→ **Quoted passage**
The carapace is squarish in shape and wider than it is long, with a length around 43 mm and a width of 50 mm. It is thickly covered with rough, small bumps (tubercles). Their eyestalks are large and elongated, but do not possess "horns" as in some other ghost crab species. The outer half of margins of the eye sockets curve distinctly inwards, with the outer edges (exorbital angles) triangular in shape with a sharp, forward-facing, pointed end.

Like other ghost crabs, one of the claw appendages (chelipeds, the first pereiopod pair) of gulf ghost crabs is much bigger than the other. The palm of the larger cheliped is elongated with a serrated lower edge and covered with tubercles on the upper surface. It features stridulating (sound-producing) ridges on the inner surface of the palm, which is important for identifying different species within the subfamily Ocypodinae. In gulf ghost crabs, the stridulating ridge is short and composed of a row of 21 to 22 tubercles. The smaller cheliped tapers towards a pointed end.

→ **Study material**
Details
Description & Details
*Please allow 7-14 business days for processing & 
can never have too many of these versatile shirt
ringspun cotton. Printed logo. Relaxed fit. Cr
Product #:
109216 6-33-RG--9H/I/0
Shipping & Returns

...

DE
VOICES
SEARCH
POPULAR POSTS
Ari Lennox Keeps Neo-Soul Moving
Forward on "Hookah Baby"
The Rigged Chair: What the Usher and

→ **Task A**
Retype the gulf ghost crab description, starting at "The carapace is" and ending at "forward-facing, pointed end.".
→ **Task B**
Translate this sentence from the gulf ghost crab description into Spanish: "In gulf ghost crabs, the stridulating ridge is short and composed of a row of 21 to 22 tubercles."
→ **Task C**
The gulf ghost crab description pairs some terms with a parenthetical gloss or term. List each such pair.
None of the items is needed for this work.

→ **Answer space A**
The carapace is squarish in shape and wider than it is long, with a length around 43 mm and a width of 50 mm. It is thickly covered with rough, small bumps (tubercles). Their eyestalks are large and elongated, but do not possess "horns" as in some other ghost crab species. The outer half of margins of the eye sockets curve distinctly inwards, with the outer edges (exorbital angles) triangular in shape with a sharp, forward-facing, pointed end.

→ **Answer space B**
En los cangrejos fantasma del golfo, la cresta estridulatoria es corta y está formada por una fila de 21 a 22 tubérculos.

→ **Answer space C**
rough, small bumps (tubercles)
outer edges (exorbital angles)
claw appendages (chelipeds, the first pereiopod pair)
stridulating (sound-producing)